Today’s global financial meltdown is the worse economic crisis to hit the United States since the Great Depression. In trying to figure out the bizjet sector, uncertainty abounds. One thing is certain, though: a brutal shakeout in this sector is imminent. This timely webinar sorted out the winners, from the losers.

However, great opportunities in the business jet sector still abound — for those who know how to spot and exploit them. Our webinar cut through the "white noise" and hype about business jets and provided the clear-eyed interpretive analysis that aviation decision-makers need to make the right choices.

Many inherently strong qualities still apply to bizjets, and by extension the business jet MRO market. For example, Honeywell’s Business Aviation Outlook, released at NBAA 2008 in October, contradicted concerns that aviation is entering a new recession.
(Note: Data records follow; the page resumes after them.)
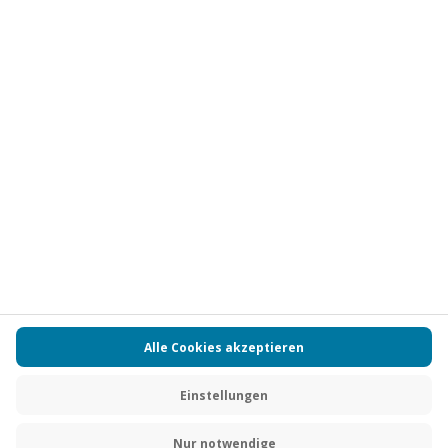
Vertrag widerrufen
FAQs
Kontakt
Zahlungsarten
Über uns
Magazin
Jobs
Partnerprogramm
Versand und Lieferung
Presse
AGB
Cookie Einstellungen
Datenschutz
Nutzungsbedingungen
Online-Marktplatz
Barrierefreiheit
Compliance
Impressum
RECHNUNG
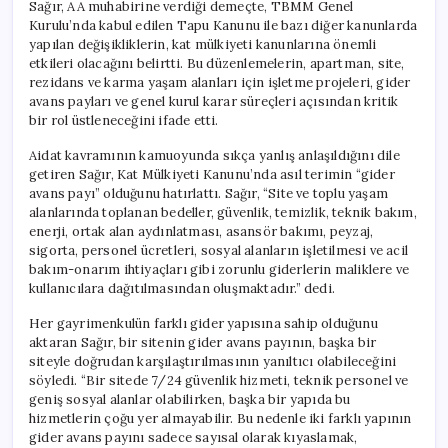
Sağır, AA muhabirine verdiği demeçte, TBMM Genel
Kurulu’nda kabul edilen Tapu Kanunu ile bazı diğer kanunlarda
yapılan değişikliklerin, kat mülkiyeti kanunlarına önemli
etkileri olacağını belirtti. Bu düzenlemelerin, apartman, site,
rezidans ve karma yaşam alanları için işletme projeleri, gider
avans payları ve genel kurul karar süreçleri açısından kritik
bir rol üstleneceğini ifade etti.
Aidat kavramının kamuoyunda sıkça yanlış anlaşıldığını dile
getiren Sağır, Kat Mülkiyeti Kanunu’nda asıl terimin “gider
avans payı” olduğunu hatırlattı. Sağır, “Site ve toplu yaşam
alanlarında toplanan bedeller, güvenlik, temizlik, teknik bakım,
enerji, ortak alan aydınlatması, asansör bakımı, peyzaj,
sigorta, personel ücretleri, sosyal alanların işletilmesi ve acil
bakım-onarım ihtiyaçları gibi zorunlu giderlerin maliklere ve
kullanıcılara dağıtılmasından oluşmaktadır.” dedi.
Her gayrimenkulün farklı gider yapısına sahip olduğunu
aktaran Sağır, bir sitenin gider avans payının, başka bir
siteyle doğrudan karşılaştırılmasının yanıltıcı olabileceğini
söyledi. “Bir sitede 7/24 güvenlik hizmeti, teknik personel ve
geniş sosyal alanlar olabilirken, başka bir yapıda bu
hizmetlerin çoğu yer almayabilir. Bu nedenle iki farklı yapının
gider avans payını sadece sayısal olarak kıyaslamak,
For the fifth year in a row, Honeywell’s closely followed outlook pointed to an upward trajectory for deliveries and sales, forecasting up to 17,000 new jets from 2008-2018, worth more than $300 billion.

Other favorable factors include the business community’s growing embrace of business jets as a productivity tool. What’s more, increasingly popular fractional programs are lowering the cost of entry and ownership. However, with the cost of fuel at ruinous heights, the credit markets in chaos and corporate profits declining, all bets are off.